RECORDED DATA:
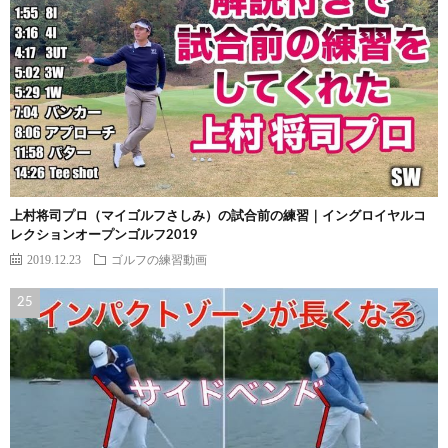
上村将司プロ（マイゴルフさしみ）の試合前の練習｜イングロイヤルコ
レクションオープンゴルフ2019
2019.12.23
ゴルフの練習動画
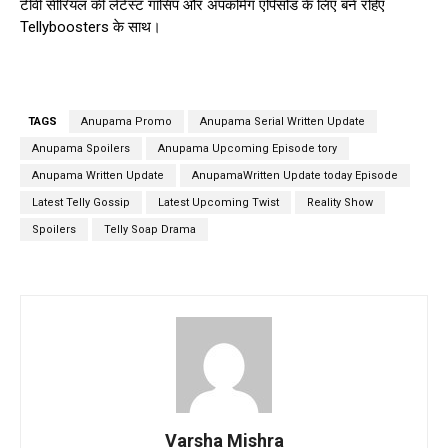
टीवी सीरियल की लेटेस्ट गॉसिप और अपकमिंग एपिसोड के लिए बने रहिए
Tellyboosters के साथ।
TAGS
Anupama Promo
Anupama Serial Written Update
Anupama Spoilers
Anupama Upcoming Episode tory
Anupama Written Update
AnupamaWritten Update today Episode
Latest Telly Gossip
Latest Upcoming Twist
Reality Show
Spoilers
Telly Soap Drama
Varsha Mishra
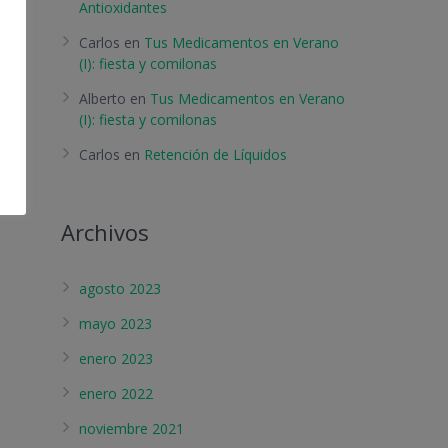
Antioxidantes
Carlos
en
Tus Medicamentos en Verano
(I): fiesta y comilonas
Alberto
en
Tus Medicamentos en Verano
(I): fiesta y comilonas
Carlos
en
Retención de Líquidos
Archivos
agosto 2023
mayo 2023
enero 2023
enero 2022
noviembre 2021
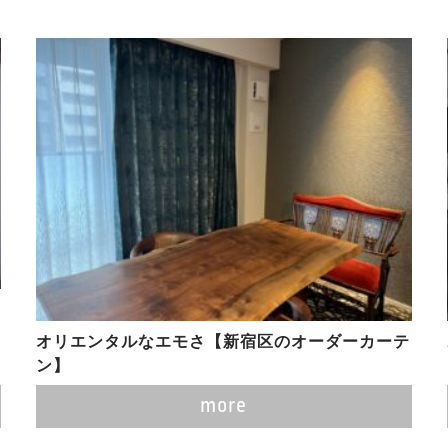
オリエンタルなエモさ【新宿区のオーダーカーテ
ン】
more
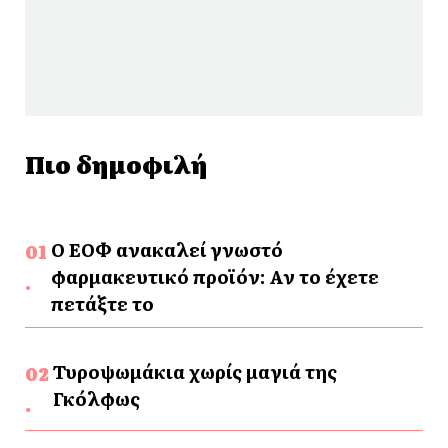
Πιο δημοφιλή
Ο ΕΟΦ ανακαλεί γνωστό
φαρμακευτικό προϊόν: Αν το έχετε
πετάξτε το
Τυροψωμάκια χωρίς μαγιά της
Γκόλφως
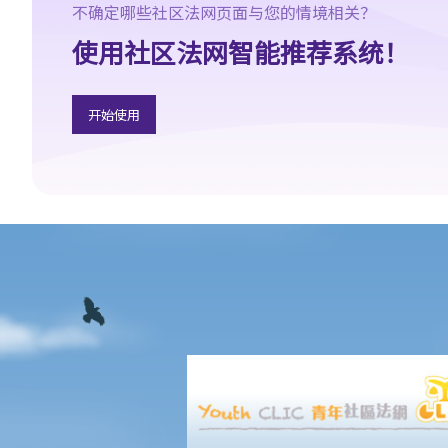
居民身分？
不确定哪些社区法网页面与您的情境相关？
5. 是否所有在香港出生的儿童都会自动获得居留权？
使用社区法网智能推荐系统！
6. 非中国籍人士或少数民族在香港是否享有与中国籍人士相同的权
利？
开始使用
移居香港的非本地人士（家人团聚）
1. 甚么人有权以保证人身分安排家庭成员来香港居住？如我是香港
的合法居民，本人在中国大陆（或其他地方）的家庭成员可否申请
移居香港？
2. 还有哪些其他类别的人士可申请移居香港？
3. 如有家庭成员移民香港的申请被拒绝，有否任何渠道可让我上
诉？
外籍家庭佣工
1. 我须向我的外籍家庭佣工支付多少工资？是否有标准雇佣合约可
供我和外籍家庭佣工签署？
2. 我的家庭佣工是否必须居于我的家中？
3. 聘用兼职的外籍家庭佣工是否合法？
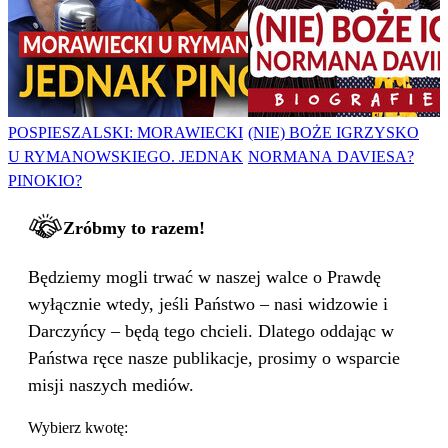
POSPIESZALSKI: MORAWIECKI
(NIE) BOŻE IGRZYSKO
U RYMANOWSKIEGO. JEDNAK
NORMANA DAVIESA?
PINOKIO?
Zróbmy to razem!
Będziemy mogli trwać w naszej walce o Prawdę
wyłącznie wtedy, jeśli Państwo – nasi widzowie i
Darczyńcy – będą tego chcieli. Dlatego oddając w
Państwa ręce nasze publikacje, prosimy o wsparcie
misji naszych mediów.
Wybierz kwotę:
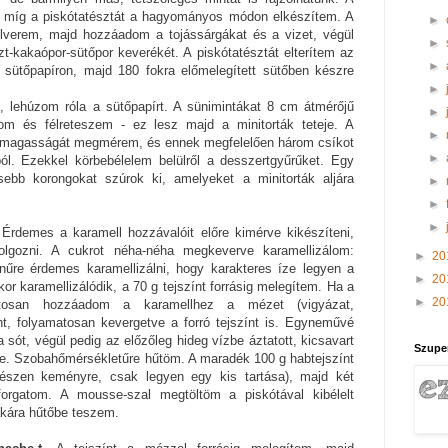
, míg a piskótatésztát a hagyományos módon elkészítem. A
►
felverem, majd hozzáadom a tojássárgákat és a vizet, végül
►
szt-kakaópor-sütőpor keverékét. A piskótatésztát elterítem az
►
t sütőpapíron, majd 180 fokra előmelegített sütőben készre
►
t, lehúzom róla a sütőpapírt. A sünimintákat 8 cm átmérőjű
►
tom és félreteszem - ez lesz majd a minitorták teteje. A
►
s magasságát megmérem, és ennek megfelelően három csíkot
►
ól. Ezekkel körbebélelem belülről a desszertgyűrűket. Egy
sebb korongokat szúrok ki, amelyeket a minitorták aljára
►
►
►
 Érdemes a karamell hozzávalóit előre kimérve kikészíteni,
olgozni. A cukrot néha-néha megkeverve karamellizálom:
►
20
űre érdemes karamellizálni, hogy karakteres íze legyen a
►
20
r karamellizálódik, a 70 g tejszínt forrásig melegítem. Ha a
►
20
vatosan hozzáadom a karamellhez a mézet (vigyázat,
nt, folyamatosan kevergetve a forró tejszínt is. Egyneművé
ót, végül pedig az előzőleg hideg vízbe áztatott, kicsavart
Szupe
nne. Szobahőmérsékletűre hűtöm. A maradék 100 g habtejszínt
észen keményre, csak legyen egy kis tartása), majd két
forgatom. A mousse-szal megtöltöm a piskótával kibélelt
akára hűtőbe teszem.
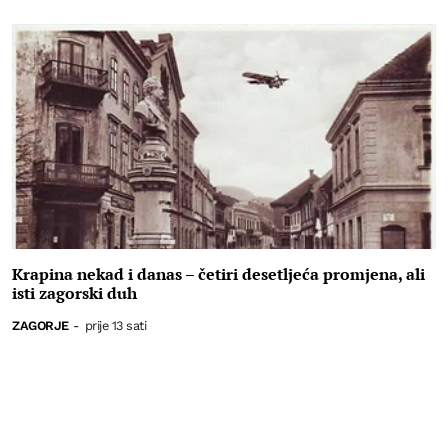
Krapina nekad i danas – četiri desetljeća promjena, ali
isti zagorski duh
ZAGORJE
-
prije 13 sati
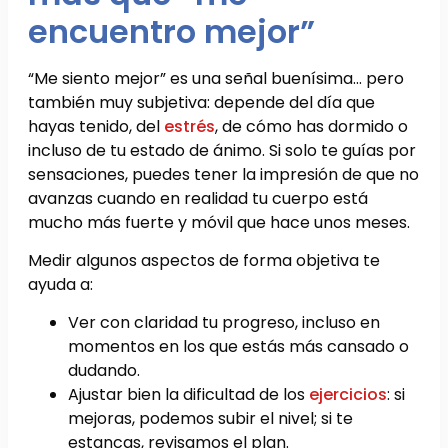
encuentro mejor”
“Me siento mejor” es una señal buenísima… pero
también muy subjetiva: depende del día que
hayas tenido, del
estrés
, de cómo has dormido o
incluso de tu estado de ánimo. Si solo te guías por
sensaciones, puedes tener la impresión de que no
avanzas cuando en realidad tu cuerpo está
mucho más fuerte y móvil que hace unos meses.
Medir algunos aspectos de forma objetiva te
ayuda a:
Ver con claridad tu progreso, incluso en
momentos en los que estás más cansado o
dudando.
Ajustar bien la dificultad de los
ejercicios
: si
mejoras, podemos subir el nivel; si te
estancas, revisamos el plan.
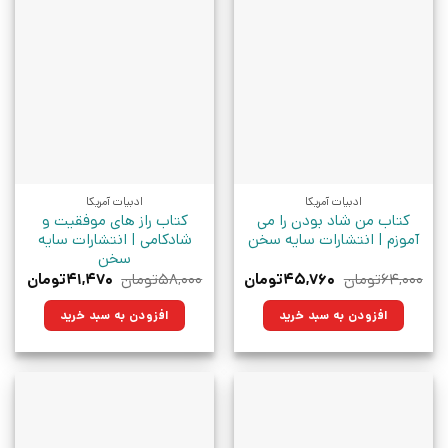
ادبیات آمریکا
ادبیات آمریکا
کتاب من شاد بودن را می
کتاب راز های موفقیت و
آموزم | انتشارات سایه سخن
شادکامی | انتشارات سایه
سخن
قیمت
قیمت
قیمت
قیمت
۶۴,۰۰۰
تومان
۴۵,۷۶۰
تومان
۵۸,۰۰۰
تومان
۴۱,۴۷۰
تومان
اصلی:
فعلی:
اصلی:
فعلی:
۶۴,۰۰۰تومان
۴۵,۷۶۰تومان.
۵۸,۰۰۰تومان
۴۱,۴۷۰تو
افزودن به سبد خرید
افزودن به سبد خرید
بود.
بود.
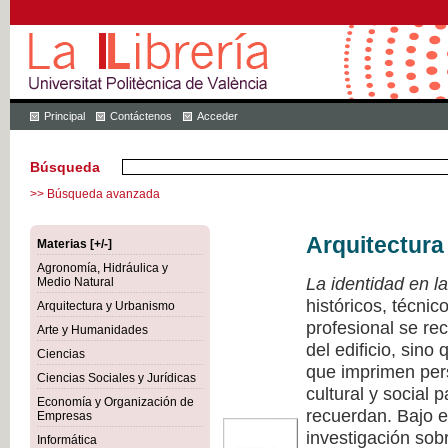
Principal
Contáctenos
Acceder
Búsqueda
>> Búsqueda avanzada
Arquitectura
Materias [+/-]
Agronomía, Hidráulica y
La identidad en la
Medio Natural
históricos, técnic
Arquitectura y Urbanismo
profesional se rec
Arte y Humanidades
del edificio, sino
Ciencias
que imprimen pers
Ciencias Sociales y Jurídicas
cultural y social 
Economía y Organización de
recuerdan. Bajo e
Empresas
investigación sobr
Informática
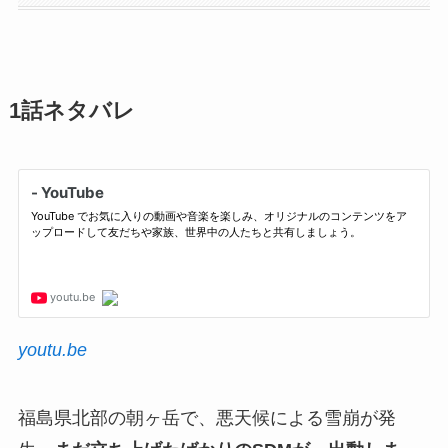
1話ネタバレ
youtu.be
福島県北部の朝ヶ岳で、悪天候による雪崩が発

PROBLEM DESCRIPTION:
In the answer, the entries should be restated verbatim, with all pictures omitted.

YOUR RESPONSE:
上村将司プロ（マイゴルフさしみ）の試合前の練習｜イングロイヤルコ
レクションオープンゴルフ2019
2019.12.23
ゴルフの練習動画
टीवी सीरियल की लेटेस्ट गॉसिप और अपकमिंग एपिसोड के लिए बने रहिए
Tellyboosters के साथ।
TAGS
Anupama Promo
Anupama Serial Written Update
Anupama Spoilers
Anupama Upcoming Episode tory
Anupama Written Update
AnupamaWritten Update today Episode
Latest Telly Gossip
Latest Upcoming Twist
Reality Show
Spoilers
Telly Soap Drama
Varsha Mishra
Antioxidantes
Carlos
en
Tus Medicamentos en Verano
(I): fiesta y comilonas
Alberto
en
Tus Medicamentos en Verano
(I): fiesta y comilonas
Carlos
en
Retención de Líquidos
Archivos
agosto 2023
mayo 2023
enero 2023
enero 2022
noviembre 2021
オリエンタルなエモさ【新宿区のオーダーカーテ
ン】
more
Πιο δημοφιλή
Ο ΕΟΦ ανακαλεί γνωστό
φαρμακευτικό προϊόν: Αν το έχετε
πετάξτε το
Τυροψωμάκια χωρίς μαγιά της
Γκόλφως
居民身分？
不确定哪些社区法网页面与您的情境相关？
5. 是否所有在香港出生的儿童都会自动获得居留权？
使用社区法网智能推荐系统！
6. 非中国籍人士或少数民族在香港是否享有与中国籍人士相同的权
利？
开始使用
移居香港的非本地人士（家人团聚）
1. 甚么人有权以保证人身分安排家庭成员来香港居住？如我是香港
的合法居民，本人在中国大陆（或其他地方）的家庭成员可否申请
移居香港？
2. 还有哪些其他类别的人士可申请移居香港？
3. 如有家庭成员移民香港的申请被拒绝，有否任何渠道可让我上
诉？
外籍家庭佣工
1. 我须向我的外籍家庭佣工支付多少工资？是否有标准雇佣合约可
供我和外籍家庭佣工签署？
2. 我的家庭佣工是否必须居于我的家中？
3. 聘用兼职的外籍家庭佣工是否合法？
POSPIESZALSKI: MORAWIECKI
(NIE) BOŻE IGRZYSKO
U RYMANOWSKIEGO. JEDNAK
NORMANA DAVIESA?
PINOKIO?
Zróbmy to razem!
Będziemy mogli trwać w naszej walce o Prawdę
wyłącznie wtedy, jeśli Państwo – nasi widzowie i
Darczyńcy – będą tego chcieli. Dlatego oddając w
Państwa ręce nasze publikacje, prosimy o wsparcie
misji naszych mediów.
Wybierz kwotę:
, míg a piskótatésztát a hagyományos módon elkészítem. A
►
felverem, majd hozzáadom a tojássárgákat és a vizet, végül
►
szt-kakaópor-sütőpor keverékét. A piskótatésztát elterítem az
►
t sütőpapíron, majd 180 fokra előmelegített sütőben készre
►
t, lehúzom róla a sütőpapírt. A sünimintákat 8 cm átmérőjű
►
tom és félreteszem - ez lesz majd a minitorták teteje. A
►
s magasságát megmérem, és ennek megfelelően három csíkot
►
ól. Ezekkel körbebélelem belülről a desszertgyűrűket. Egy
sebb korongokat szúrok ki, amelyeket a minitorták aljára
►
►
►
 Érdemes a karamell hozzávalóit előre kimérve kikészíteni,
olgozni. A cukrot néha-néha megkeverve karamellizálom:
►
20
űre érdemes karamellizálni, hogy karakteres íze legyen a
►
20
r karamellizálódik, a 70 g tejszínt forrásig melegítem. Ha a
►
20
vatosan hozzáadom a karamellhez a mézet (vigyázat,
nt, folyamatosan kevergetve a forró tejszínt is. Egyneművé
ót, végül pedig az előzőleg hideg vízbe áztatott, kicsavart
Szupe
nne. Szobahőmérsékletűre hűtöm. A maradék 100 g habtejszínt
észen keményre, csak legyen egy kis tartása), majd két
forgatom. A mousse-szal megtöltöm a piskótával kibélelt
akára hűtőbe teszem.
Krapina nekad i danas – četiri desetljeća promjena, ali
isti zagorski duh
ZAGORJE
-
prije 13 sati
encuentro mejor”
“Me siento mejor” es una señal buenísima… pero
también muy subjetiva: depende del día que
hayas tenido, del
estrés
, de cómo has dormido o
incluso de tu estado de ánimo. Si solo te guías por
sensaciones, puedes tener la impresión de que no
avanzas cuando en realidad tu cuerpo está
mucho más fuerte y móvil que hace unos meses.
Medir algunos aspectos de forma objetiva te
ayuda a:
Ver con claridad tu progreso, incluso en
momentos en los que estás más cansado o
dudando.
Ajustar bien la dificultad de los
ejercicios
: si
mejoras, podemos subir el nivel; si te
estancas, revisamos el plan.
ادبیات آمریکا
ادبیات آمریکا
کتاب من شاد بودن را می
کتاب راز های موفقیت و
آموزم | انتشارات سایه سخن
شادکامی | انتشارات سایه
سخن
قیمت
قیمت
قیمت
قیمت
۶۴,۰۰۰
تومان
۴۵,۷۶۰
تومان
۵۸,۰۰۰
تومان
۴۱,۴۷۰
تومان
اصلی:
فعلی:
اصلی:
فعلی:
۶۴,۰۰۰تومان
۴۵,۷۶۰تومان.
۵۸,۰۰۰تومان
۴۱,۴۷۰تو
افزودن به سبد خرید
افزودن به سبد خرید
بود.
بود.
Principal
Contáctenos
Acceder
Búsqueda
>> Búsqueda avanzada
Arquitectura
Materias [+/-]
Agronomía, Hidráulica y
La identidad en la
Medio Natural
históricos, técnic
Arquitectura y Urbanismo
profesional se rec
Arte y Humanidades
del edificio, sino
Ciencias
que imprimen pers
Ciencias Sociales y Jurídicas
cultural y social 
Economía y Organización de
recuerdan. Bajo e
Empresas
investigación sobr
Informática
1話ネタバレ
youtu.be
福島県北部の朝ヶ岳で、悪天候による雪崩が発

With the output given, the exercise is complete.